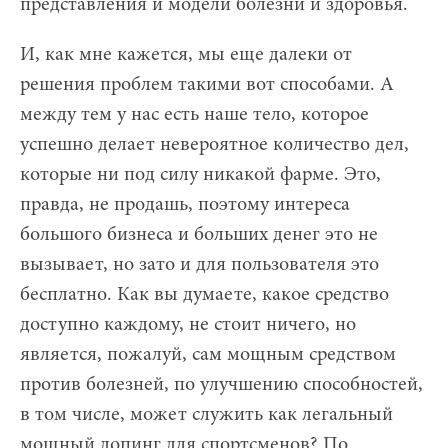
представления и модели болезни и здоровья.
И, как мне кажется, мы еще далеки от
решения проблем такими вот способами. А
между тем у нас есть наше тело, которое
успешно делает невероятное количество дел,
которые ни под силу никакой фарме. Это,
правда, не продашь, поэтому интереса
большого бизнеса и больших денег это не
вызывает, но зато и для пользователя это
бесплатно. Как вы думаете, какое средство
доступно каждому, не стоит ничего, но
является, пожалуй, сам мощным средством
против болезней, по улучшению способностей,
в том числе, может служить как легальный
мощный допинг для спортсменов? По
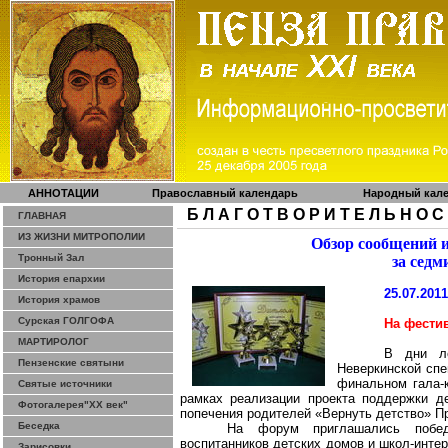
АННОТАЦИИ
Православный календарь
Народный кал
Б Л А Г О Т В О Р И Т Е Л Ь Н О С
ГЛАВНАЯ
ИЗ ЖИЗНИ МИТРОПОЛИИ
Обзор сообщений 
Тронный Зал
за седм
История епархии
25.07.201
История храмов
Сурская ГОЛГОФА
На фести
МАРТИРОЛОГ
В дни ле
Пензенские святыни
Неверкинской
спе
финальном гала-
Святые источники
рамках реализации проекта поддержки д
Фотогалерея"ХХ век"
попечения родителей «Вернуть детство» П
Беседка
На форум приглашались побед
воспитанников детских домов и школ-интер
Зарисовки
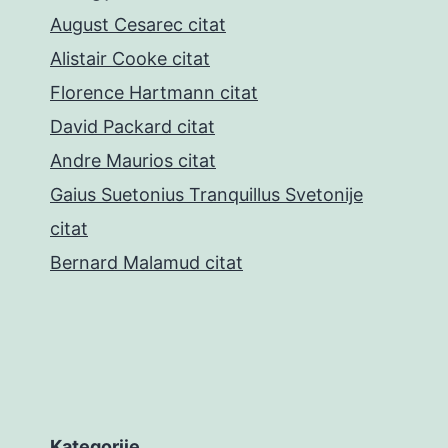
August Cesarec citat
Alistair Cooke citat
Florence Hartmann citat
David Packard citat
Andre Maurios citat
Gaius Suetonius Tranquillus Svetonije
citat
Bernard Malamud citat
Kategorije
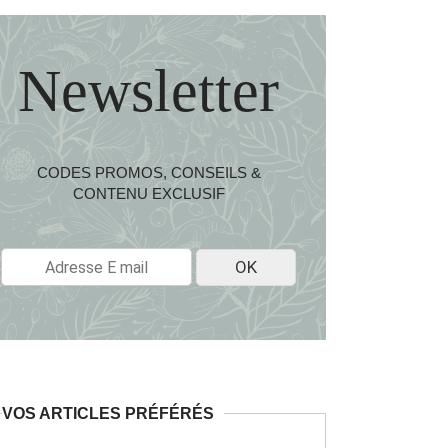
Newsletter
CODES PROMOS, CONSEILS &
CONTENU EXCLUSIF
E
OK
-
M
A
I
L
*
VOS ARTICLES PRÉFÉRÉS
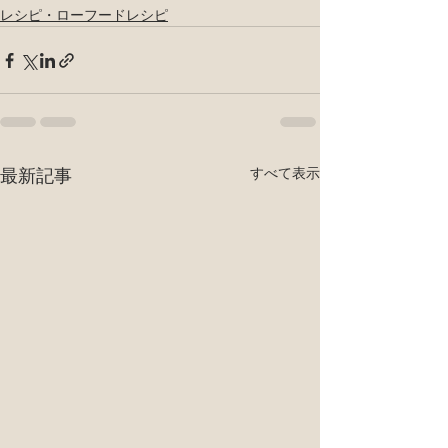
レシピ・ローフードレシピ
最新記事
すべて表示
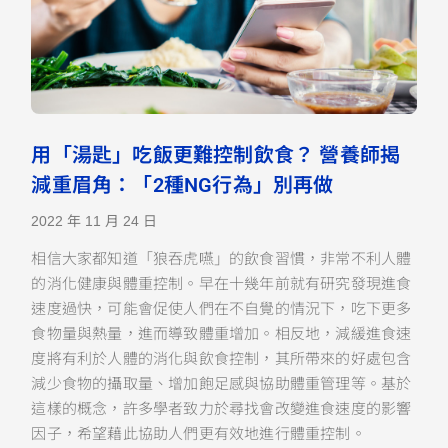
用「湯匙」吃飯更難控制飲食？ 營養師揭
減重眉角：「2種NG行為」別再做
2022 年 11 月 24 日
相信大家都知道「狼吞虎嚥」的飲食習慣，非常不利人體
的消化健康與體重控制。早在十幾年前就有研究發現進食
速度過快，可能會促使人們在不自覺的情況下，吃下更多
食物量與熱量，進而導致體重增加。相反地，減緩進食速
度將有利於人體的消化與飲食控制，其所帶來的好處包含
減少食物的攝取量、增加飽足感與協助體重管理等。基於
這樣的概念，許多學者致力於尋找會改變進食速度的影響
因子，希望藉此協助人們更有效地進行體重控制。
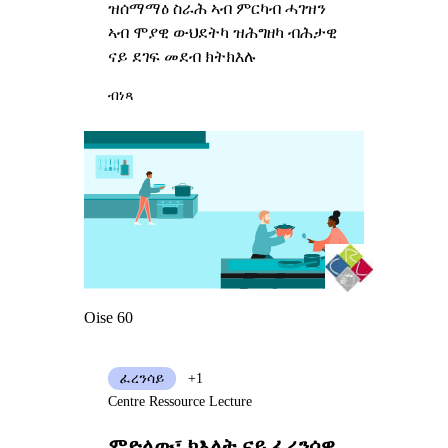
ዝሰማማዕ ስራሕ ኣብ ምርካብ ሓገዝን
ኣብ ሞያዊ ውህደትካ ዝሕግዘካ ብሕታዊ
ናይ ደገፍ መደብ ክትክእሉ
ብነጻ
Oise 60
ፈረንሳይ
+1
Centre Ressource Lecture
ምድላው፣ ክእለት ናይ ፈረንሳዊ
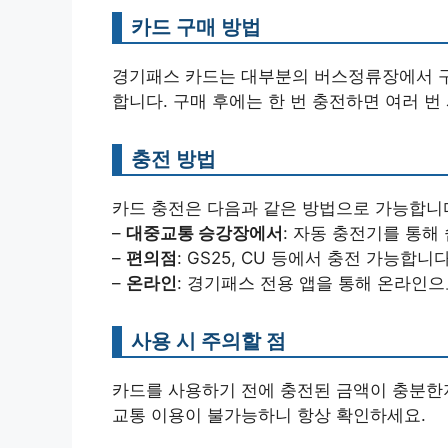
카드 구매 방법
경기패스 카드는 대부분의 버스정류장에서 구
합니다. 구매 후에는 한 번 충전하면 여러 번
충전 방법
카드 충전은 다음과 같은 방법으로 가능합니
–
대중교통 승강장에서
: 자동 충전기를 통해
–
편의점
: GS25, CU 등에서 충전 가능합니다
–
온라인
: 경기패스 전용 앱을 통해 온라인으
사용 시 주의할 점
카드를 사용하기 전에 충전된 금액이 충분한지
교통 이용이 불가능하니 항상 확인하세요.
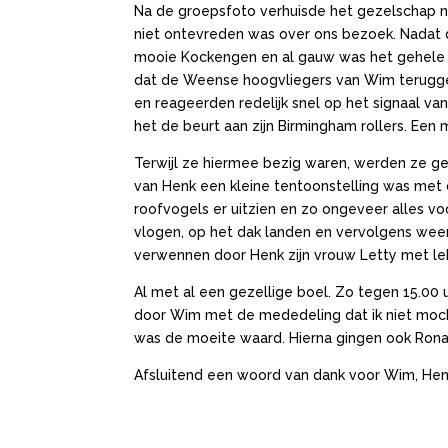
Na de groepsfoto verhuisde het gezelschap na
niet ontevreden was over ons bezoek. Nadat 
mooie Kockengen en al gauw was het gehele g
dat de Weense hoogvliegers van Wim teruggek
en reageerden redelijk snel op het signaal 
het de beurt aan zijn Birmingham rollers. Een
Terwijl ze hiermee bezig waren, werden ze ge
van Henk een kleine tentoonstelling was met
roofvogels er uitzien en zo ongeveer alles voor
vlogen, op het dak landen en vervolgens weer
verwennen door Henk zijn vrouw Letty met lek
Al met al een gezellige boel. Zo tegen 15.0
door Wim met de mededeling dat ik niet mocht
was de moeite waard. Hierna gingen ook Ronal
Afsluitend een woord van dank voor Wim, Henk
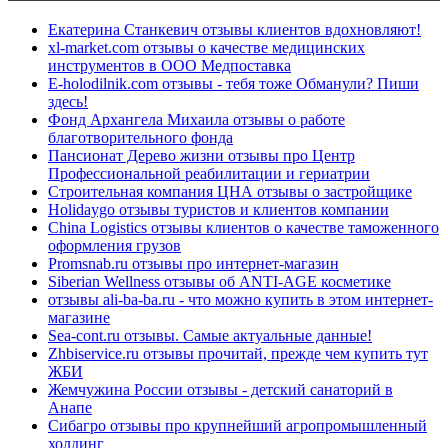
Екатерина Станкевич отзывы клиентов вдохновляют!
xl-market.com отзывы о качестве медицинских
инструментов в ООО Медпоставка
E-holodilnik.com отзывы - тебя тоже Обманули? Пиши
здесь!
Фонд Архангела Михаила отзывы о работе
благотворительного фонда
Пансионат Дерево жизни отзывы про Центр
Профессиональной реабилитации и гериатрии
Строительная компания ЦНА отзывы о застройщике
Holidaygo отзывы туристов и клиентов компании
China Logistics отзывы клиентов о качестве таможенного
оформления грузов
Promsnab.ru отзывы про интернет-магазин
Siberian Wellness отзывы об ANTI-AGE косметике
отзывы ali-ba-ba.ru - что можно купить в этом интернет-
магазине
Sea-cont.ru отзывы. Самые актуальные данные!
Zhbiservice.ru отзывы прочитай, прежде чем купить тут
ЖБИ
Жемчужина России отзывы - детский санаторий в
Анапе
Сибагро отзывы про крупнейший агропромышленный
холдинг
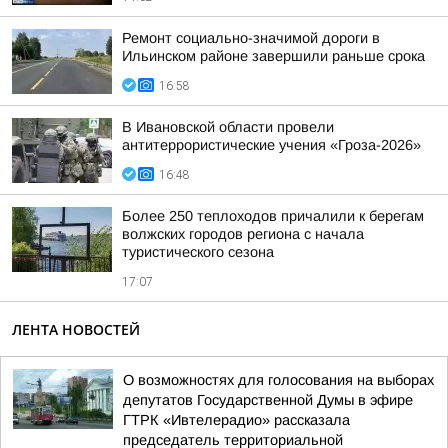
Ремонт социально-значимой дороги в
Ильинском районе завершили раньше срока
16:58
В Ивановской области провели
антитеррористические учения «Гроза-2026»
16:48
Более 250 теплоходов причалили к берегам
волжских городов региона с начала
туристического сезона
17:07
ЛЕНТА НОВОСТЕЙ
О возможностях для голосования на выборах
депутатов Государственной Думы в эфире
ГТРК «Ивтелерадио» рассказала
председатель территориальной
++++++++++++++++++++
> Job item: Print exactly the lines from the first line of the records above through the line containing "бесплатно. Как вы думаете, какое средство", leaving out the pictures.

> Task output:
представления и модели болезни и здоровья.
И, как мне кажется, мы еще далеки от
решения проблем такими вот способами. А
между тем у нас есть наше тело, которое
успешно делает невероятное количество дел,
которые ни под силу никакой фарме. Это,
правда, не продашь, поэтому интереса
большого бизнеса и больших денег это не
вызывает, но зато и для пользователя это
бесплатно. Как вы думаете, какое средство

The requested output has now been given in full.